Being able to anticipate market needs is every company’s dream. Traditionally, predictions have been based on people’s analytical ability to draw conclusions from their experiences.

However, thanks to the capabilities of Machine Learning, this technology can now be used to generate predictive models, which based on historical data are able to decide which possibilities are more feasible.

However, predictive analytics cannot perform decision management if it is not combined with a rule.

For example, a Machine Learning model can be used by an insurance company to quantify the degree of reliability of a customer claim, but a rule such as “If the customer’s degree of reliability is >9.5 and the amount of the claim is <$500, then it can be approved ”.


Optimization is especially important in today’s business environment. And companies should use the prediction of metrics and results to generate data that helps with decision making.


When we use simulation software, the program introduces randomly generated input values ​​and returns results after multiple trials.

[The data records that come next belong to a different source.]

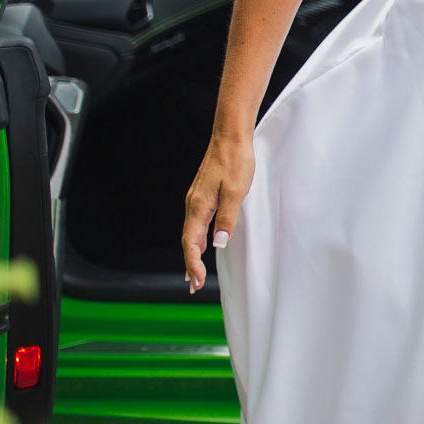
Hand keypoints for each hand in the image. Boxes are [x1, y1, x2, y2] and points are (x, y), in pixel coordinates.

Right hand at [182, 133, 253, 291]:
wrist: (230, 136)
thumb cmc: (235, 161)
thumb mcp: (236, 191)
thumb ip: (227, 218)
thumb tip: (218, 244)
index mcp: (199, 207)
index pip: (190, 243)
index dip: (193, 264)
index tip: (198, 282)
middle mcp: (193, 204)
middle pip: (187, 241)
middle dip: (190, 264)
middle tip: (194, 286)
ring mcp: (197, 199)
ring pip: (191, 232)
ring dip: (193, 253)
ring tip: (195, 272)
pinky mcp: (203, 194)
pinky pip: (197, 222)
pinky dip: (198, 238)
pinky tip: (204, 243)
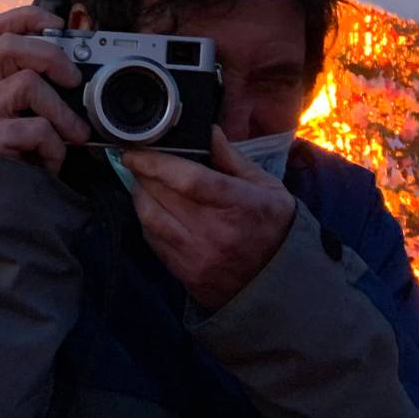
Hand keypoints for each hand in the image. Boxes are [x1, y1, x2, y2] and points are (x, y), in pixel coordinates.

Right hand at [0, 6, 89, 175]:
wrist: (4, 205)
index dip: (26, 17)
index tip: (57, 24)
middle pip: (10, 45)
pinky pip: (36, 128)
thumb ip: (53, 86)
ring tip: (75, 135)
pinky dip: (55, 146)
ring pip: (26, 83)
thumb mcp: (39, 114)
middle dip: (51, 56)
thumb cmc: (28, 156)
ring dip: (62, 111)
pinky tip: (50, 161)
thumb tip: (88, 56)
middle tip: (74, 80)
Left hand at [124, 126, 296, 310]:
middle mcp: (214, 233)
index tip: (136, 151)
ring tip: (142, 182)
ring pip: (150, 219)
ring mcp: (197, 257)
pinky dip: (147, 221)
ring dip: (139, 196)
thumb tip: (209, 132)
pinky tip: (152, 209)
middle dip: (142, 174)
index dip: (156, 163)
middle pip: (162, 196)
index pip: (188, 179)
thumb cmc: (276, 229)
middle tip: (137, 160)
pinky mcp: (186, 275)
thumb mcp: (268, 188)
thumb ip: (234, 160)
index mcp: (238, 205)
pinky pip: (153, 241)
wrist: (282, 285)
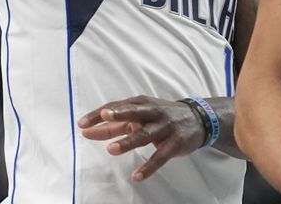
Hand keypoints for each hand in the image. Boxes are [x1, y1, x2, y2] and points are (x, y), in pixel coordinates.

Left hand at [77, 96, 205, 181]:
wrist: (198, 118)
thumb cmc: (161, 116)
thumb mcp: (140, 115)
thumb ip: (116, 124)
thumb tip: (89, 131)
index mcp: (141, 104)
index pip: (117, 107)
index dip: (100, 114)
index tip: (82, 123)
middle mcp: (152, 113)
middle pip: (134, 112)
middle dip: (119, 114)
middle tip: (104, 117)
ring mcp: (164, 127)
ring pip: (145, 134)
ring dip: (128, 141)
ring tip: (111, 150)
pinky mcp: (174, 143)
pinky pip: (160, 156)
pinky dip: (148, 167)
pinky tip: (136, 176)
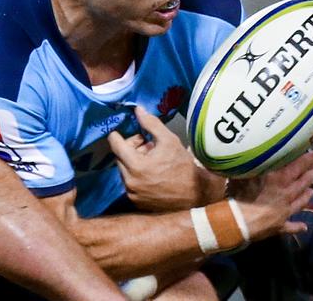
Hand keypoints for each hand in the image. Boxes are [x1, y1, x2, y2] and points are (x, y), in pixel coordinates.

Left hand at [108, 106, 225, 211]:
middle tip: (148, 146)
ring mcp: (132, 194)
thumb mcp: (169, 140)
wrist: (198, 194)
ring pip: (124, 170)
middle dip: (131, 149)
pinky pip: (130, 183)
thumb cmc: (183, 166)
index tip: (124, 132)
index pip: (115, 144)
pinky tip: (152, 173)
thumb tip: (137, 109)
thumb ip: (151, 124)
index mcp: (136, 166)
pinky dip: (137, 176)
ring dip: (134, 162)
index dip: (118, 135)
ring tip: (153, 160)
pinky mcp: (136, 203)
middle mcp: (130, 182)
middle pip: (120, 157)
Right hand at [229, 148, 312, 237]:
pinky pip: (291, 226)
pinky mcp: (279, 225)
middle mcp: (285, 193)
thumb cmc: (240, 194)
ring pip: (300, 201)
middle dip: (312, 173)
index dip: (311, 158)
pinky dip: (297, 226)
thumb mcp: (242, 171)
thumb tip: (250, 153)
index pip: (298, 164)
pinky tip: (303, 227)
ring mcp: (284, 210)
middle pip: (303, 181)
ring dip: (307, 195)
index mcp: (278, 178)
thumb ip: (249, 163)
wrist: (240, 222)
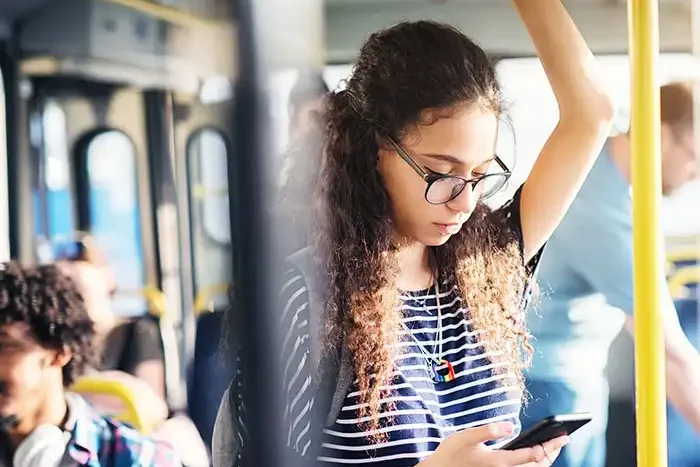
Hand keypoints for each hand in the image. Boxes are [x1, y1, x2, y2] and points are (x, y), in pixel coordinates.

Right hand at [417, 422, 568, 466]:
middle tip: (563, 440)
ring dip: (544, 460)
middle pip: (537, 466)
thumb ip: (488, 430)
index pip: (533, 454)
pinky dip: (533, 465)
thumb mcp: (465, 437)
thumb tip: (511, 425)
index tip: (564, 436)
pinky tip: (533, 457)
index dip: (551, 445)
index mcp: (499, 462)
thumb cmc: (450, 453)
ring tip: (552, 448)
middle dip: (552, 453)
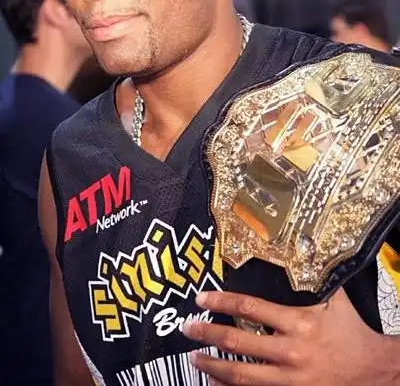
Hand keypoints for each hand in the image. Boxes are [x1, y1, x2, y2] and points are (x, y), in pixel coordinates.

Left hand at [182, 289, 396, 384]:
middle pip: (238, 343)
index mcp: (298, 323)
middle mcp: (290, 351)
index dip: (222, 302)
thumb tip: (300, 248)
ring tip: (194, 358)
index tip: (202, 298)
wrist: (373, 372)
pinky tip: (214, 383)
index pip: (250, 308)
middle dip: (208, 334)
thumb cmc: (351, 332)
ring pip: (242, 375)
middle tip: (188, 328)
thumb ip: (314, 276)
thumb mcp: (335, 300)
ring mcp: (289, 379)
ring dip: (213, 366)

This same concept can be used to simulate the effect of a proposed decision service before it goes live and to estimate alternative decision results.

Knowledge graphs

Knowledge is a set made up of information, rules, experience, interpretations, relationships, and connections in a context and in an organization, which constitute the basis for action and decision-making

Knowledge representation and reasoning is an area of ​​artificial intelligence that takes advantage of techniques such as knowledge graphs or semantic networks to allow descriptive, diagnostic, predictive or prescriptive analysis.

In other words, with a knowledge graph, the stored information is organized to make it accessible and useful.

In a decision management model, the knowledge graphs are used to map the entities of the decision model, and the path of the graphs is used to model the decision process.